[[ Provided entries, beginning ]]

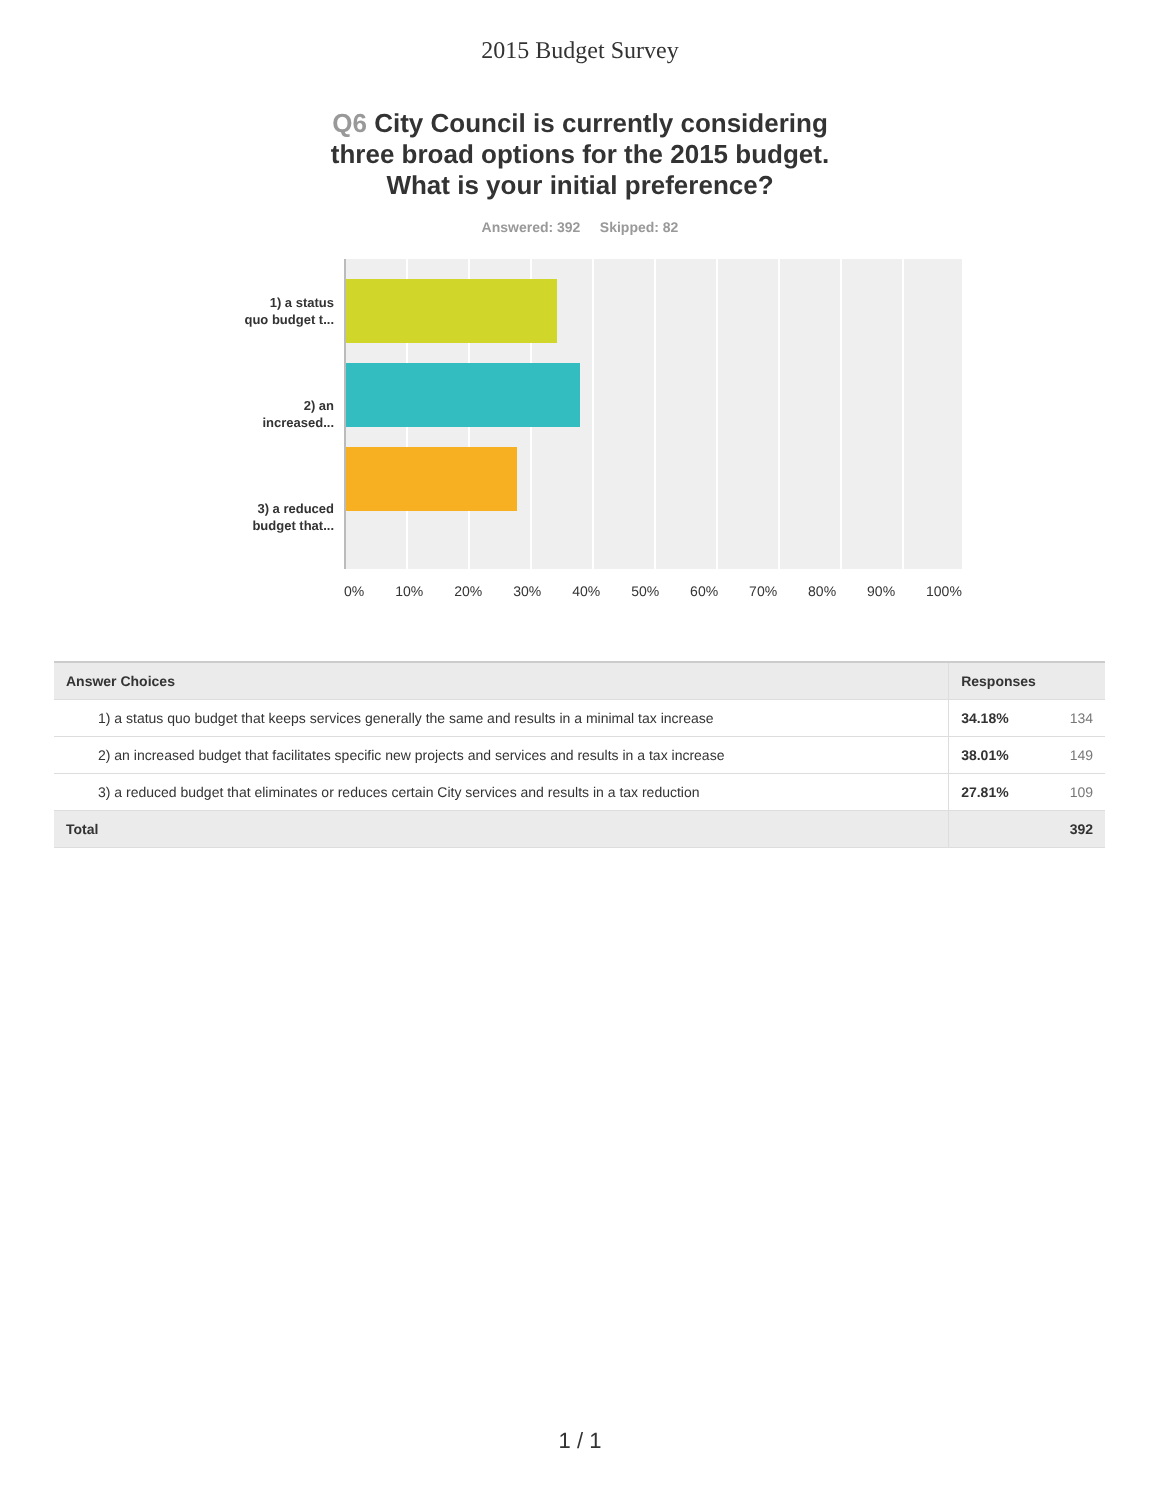2015 Budget Survey
Q6 City Council is currently considering
three broad options for the 2015 budget.
What is your initial preference?
Answered: 392 Skipped: 82
1) a status
quo budget t...
2) an
increased...
3) a reduced
budget that...
0% 10% 20% 30% 40% 50% 60% 70% 80% 90% 100%
| Answer Choices | Responses | |
| --- | --- | --- |
| 1) a status quo budget that keeps services generally the same and results in a minimal tax increase | 34.18% | 134 |
| 2) an increased budget that facilitates specific new projects and services and results in a tax increase | 38.01% | 149 |
| 3) a reduced budget that eliminates or reduces certain City services and results in a tax reduction | 27.81% | 109 |
| Total | | 392 |
1 / 1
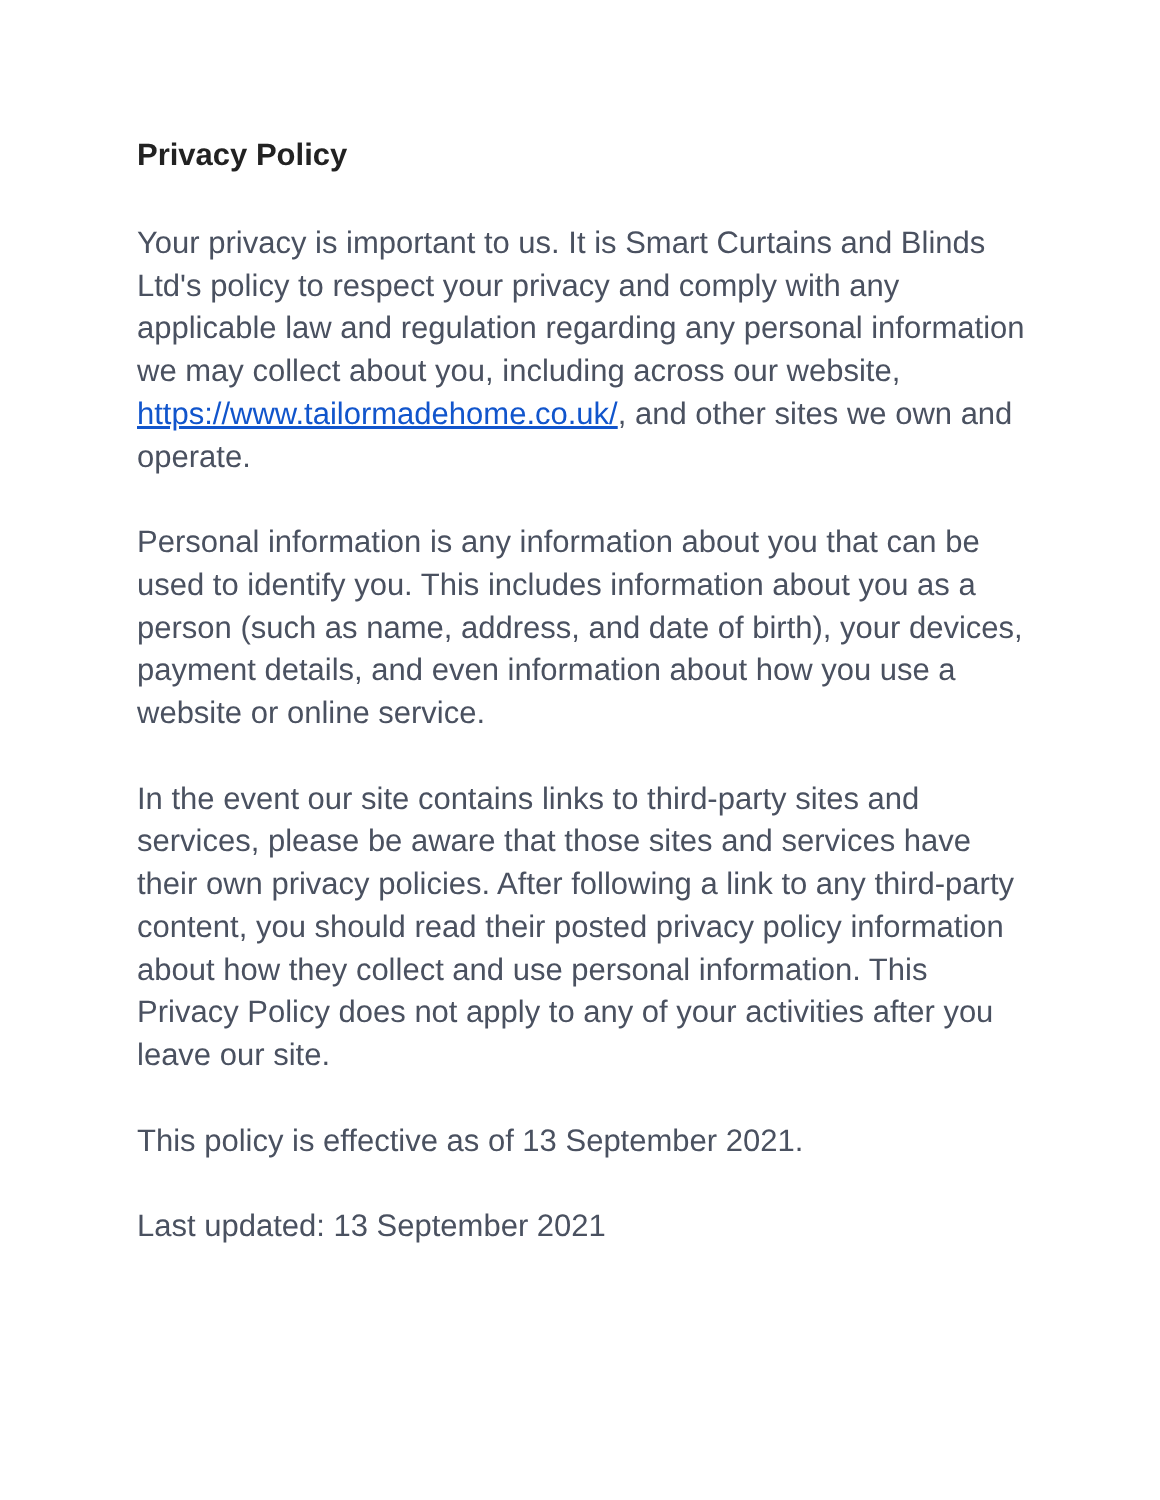Privacy Policy
Your privacy is important to us. It is Smart Curtains and Blinds Ltd's policy to respect your privacy and comply with any applicable law and regulation regarding any personal information we may collect about you, including across our website, https://www.tailormadehome.co.uk/, and other sites we own and operate.
Personal information is any information about you that can be used to identify you. This includes information about you as a person (such as name, address, and date of birth), your devices, payment details, and even information about how you use a website or online service.
In the event our site contains links to third-party sites and services, please be aware that those sites and services have their own privacy policies. After following a link to any third-party content, you should read their posted privacy policy information about how they collect and use personal information. This Privacy Policy does not apply to any of your activities after you leave our site.
This policy is effective as of 13 September 2021.
Last updated: 13 September 2021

[[ Provided entries, end ]]

» **Exercise goal**: Leaving pictures aside, write out each record above exactly as given.

» **Finished task**:
2015 Budget Survey
Q6 City Council is currently considering
three broad options for the 2015 budget.
What is your initial preference?
Answered: 392 Skipped: 82
1) a status
quo budget t...
2) an
increased...
3) a reduced
budget that...
0% 10% 20% 30% 40% 50% 60% 70% 80% 90% 100%
| Answer Choices | Responses | |
| --- | --- | --- |
| 1) a status quo budget that keeps services generally the same and results in a minimal tax increase | 34.18% | 134 |
| 2) an increased budget that facilitates specific new projects and services and results in a tax increase | 38.01% | 149 |
| 3) a reduced budget that eliminates or reduces certain City services and results in a tax reduction | 27.81% | 109 |
| Total | | 392 |
1 / 1
Privacy Policy
Your privacy is important to us. It is Smart Curtains and Blinds Ltd's policy to respect your privacy and comply with any applicable law and regulation regarding any personal information we may collect about you, including across our website, https://www.tailormadehome.co.uk/, and other sites we own and operate.
Personal information is any information about you that can be used to identify you. This includes information about you as a person (such as name, address, and date of birth), your devices, payment details, and even information about how you use a website or online service.
In the event our site contains links to third-party sites and services, please be aware that those sites and services have their own privacy policies. After following a link to any third-party content, you should read their posted privacy policy information about how they collect and use personal information. This Privacy Policy does not apply to any of your activities after you leave our site.
This policy is effective as of 13 September 2021.
Last updated: 13 September 2021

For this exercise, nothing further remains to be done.